Simple? Yes. But as a result this executive is now president of the world’s third largest corporation and draws a salary of $400,000 a year.
It was no more nor less than true. You do things by doing things, not by not doing them. No more crazy upsidedownness, he resolved. Good was better than bad. Good environments are better than bad environments. Back to the South, finish his education, make use of his connections, be a business or professional man, marry him a wife and live him a life. What was wrong with that? No more pressing against girls, rassling around in elevators and automobiles and other similar monkey business such as gives you stone pains and God knew what else. What was wrong with a good little house in a pretty green suburb in Atlanta or Birmingham or Memphis and a pretty little wife in a brand-new kitchen with a red dress on at nine o’clock in the morning and a sweet good-morning kiss and the little ones off to school and a good old mammy to take care of them? The way to see Kitty is not not to see her but to see her.
But it didn’t work. Kitty’s phone didn’t answer. Outside in the park the particles were ravening and singing. Inside he went careening around the dark Aztec corridors of the Y.M.C.A. wringing out his ear and forgetting which floor he lived on. When he lay in bed, one leg defied gravity and rose slowly of itself. His knee began to leap like a fish.
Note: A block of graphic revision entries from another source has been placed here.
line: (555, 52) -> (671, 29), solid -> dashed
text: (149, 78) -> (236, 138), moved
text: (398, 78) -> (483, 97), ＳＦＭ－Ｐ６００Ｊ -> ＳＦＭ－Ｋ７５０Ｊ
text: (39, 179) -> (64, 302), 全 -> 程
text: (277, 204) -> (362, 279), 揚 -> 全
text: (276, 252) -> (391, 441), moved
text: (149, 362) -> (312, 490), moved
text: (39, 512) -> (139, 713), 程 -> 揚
Once when he called Kitty, someone did pick up the telephone but did not speak. “Hello, hello,” he said. “Who’s there?” But there came only the sound of breathing and of the crepitation of skin on plastic. Presently the telephone was replaced softly.
Nor did he hear from Mr. Vaught. He went once more to visit Jamie and, coming face to face with the older man, waited upon him smilingly. But the old man pulled out his gold watch, mumbled an excuse, and was off down the hall like the white rabbit.
Very well then, said he to himself, good day. If they wanted him, let them send for him.
Wednesday when he came home from work he was handed a message with his key. It was from Kitty. Meet me in the park, at the zoo, at four thirty. He went and waited until five thirty. She did not come.